What has historically been referred to as the “Dullest Time on Earth” was in fact the birthplace of the first complex cell in evolution, at a time of nutrient crisis, new research has found.
The middle years of Earth’s history – dating 1.8 billion to 800 million years ago – is regarded as the Boring Billion due to the lack of biological evolution that occurred over the period.
During this time there was very little oxygen in the atmosphere and in the oceans to support life, with only bacteria able to survive.
New research, led by PhD student Indrani Mukherjee from the University of Tasmania’s Centre for Ore Deposits and Earth Sciences (CODES), has found the Boring Billion, which has fossil evidence of the very first complex cell, was a period of very low bio-essential nutrient elements.
“We know bacteria, a very simple cell, was present both before and during the Boring Billon,” Indrani said.
“What we also know is bacteria, under stress, will mutate in order to adapt and evolve to survive.
“It’s like most species: under stress, they work harder to survive and adapt, whereas no stress leads to a comfortable easy lifestyle.
“My research suggests that high stress promoted a major evolutionary change during the Boring Billion.”
University of Tasmania researchers proposed that the nutrient crisis experienced during the Boring Billion triggered endosymbiosis (symbiotic relationship) – where single cells are ingested by another ultimately leading to complex cells.
“In finding that a nutrient crisis, coincided with the fossil evidence of a complex cell, has demonstrated that the Boring Billion, although a nutrient-poor period, did in fact promote the evolution of life,” Indrani said.
With bacteria able to survive with very little oxygen, it was the lack of trace element nutrients such as selenium, nickel, and molybdenum – essential for life – that created the urgent need for adaptation.
As these trace elements, and oxygen levels, rose following the Boring Billion, life had made the jump to complex cells and was primed for evolution.
Rather than the “Dullest Time” on Earth, Indrani describes the Boring Billion as the slingshot to complex life on earth, and the necessary precursor for the Cambrian explosion seen in the fossil record a few hundred million years later.
“There’s always been a lot of focus on macro evolution and the Cambrian explosion (541 million years ago),” Indrani said.
“Yet, evolution really starts with the transformation of simple cells into complex ones, and it is in the Boring Billion that scientists have previously found the first fossilised evidence of a complex cell.
“Historically, most research emphasises oxygen in the atmosphere and in the oceans as a driver of the evolution of life.”
Indrani said several experimental studies had proven oxygen was not necessarily required by primitive organisms.
“I started to doubt the whole trend of just relating oxygen to biological evolution,” she said.
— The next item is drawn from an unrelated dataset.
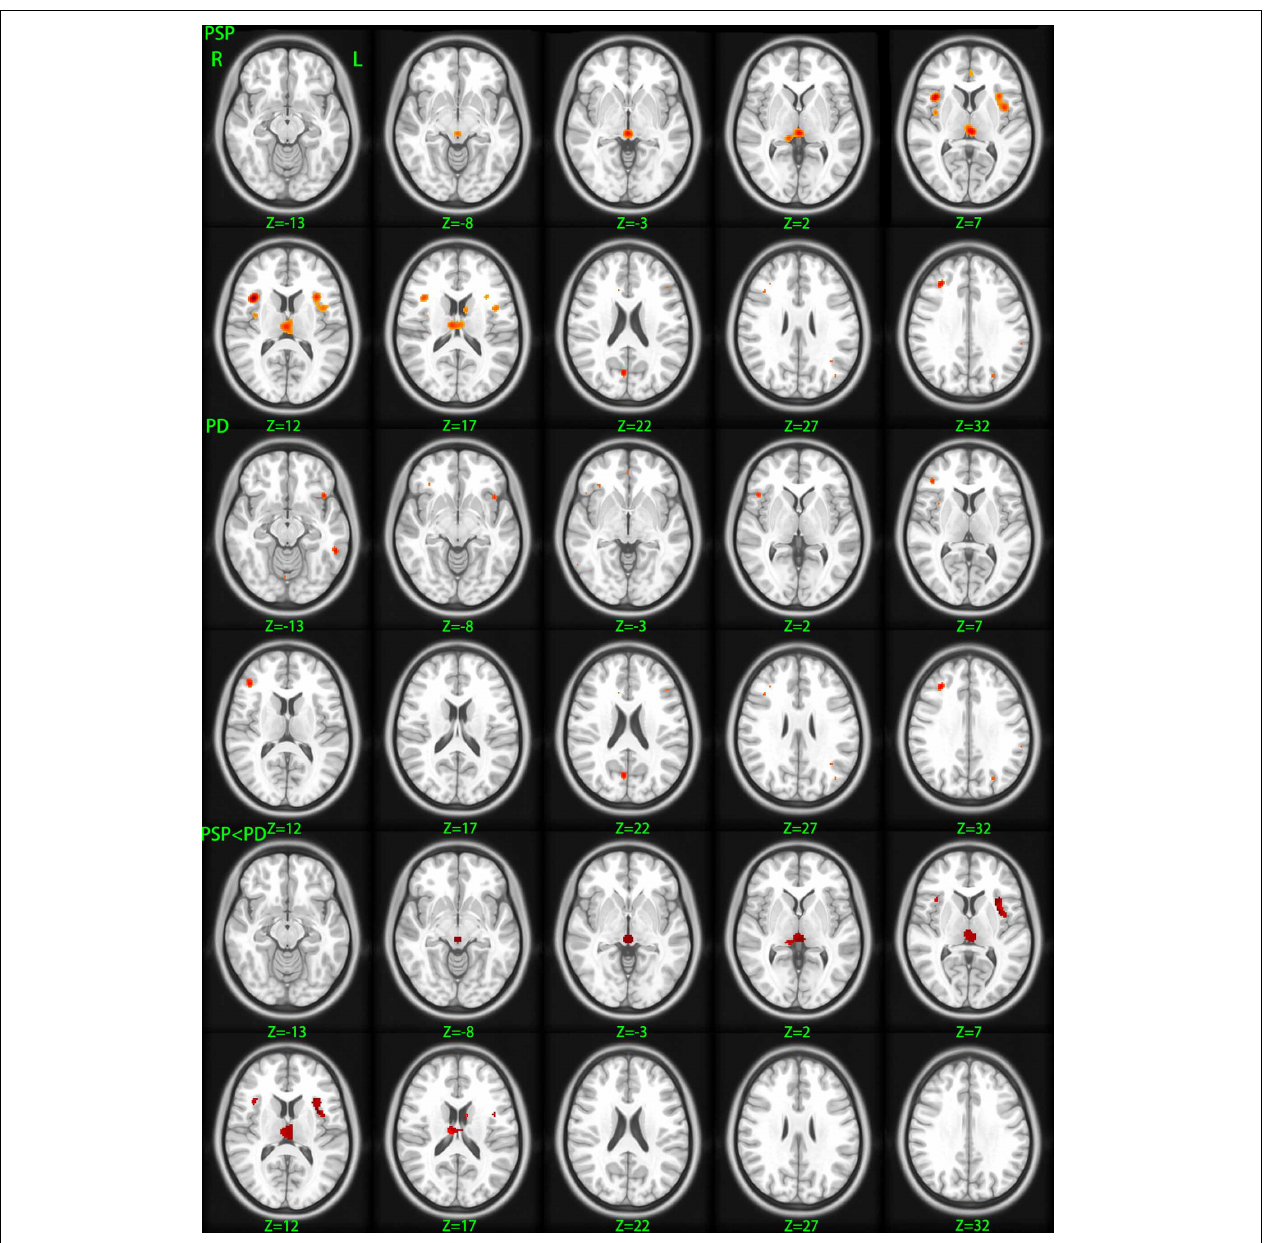
FIGURE 2 | Gray matter volume changes betweeen different groups. PSP, gray matter decreases in patients with progressive supranuclear palsy relative to healthy control; PD, gray matter decreases in patients with Parkinson’s disease relative to healthy control; PSP < PD, diminished gray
“We used a new technique we developed to look at rocks formed in the Boring Billion. We didn’t solely focus on oxygen because there are several other nutrient elements important to sustain life.”
The University of Tasmania team used laser analysis of sedimentary pyrite in black shale samples collected from all over the world, allowing them to look at other elements essential for life including selenium, nickel, and copper, cobalt, molybdenum, zinc and cadmium.
The research was a joint project between CODES and the Tasmanian Institute of Agriculture (TIA) with statistical expertise provided by Dr Ross Corkrey from TIA.
The research paper, The Boring Billion, a slingshot to complex life on Earth, was published in Scientific Reports, an online open access scientific mega-journal published by the Nature Publishing Group.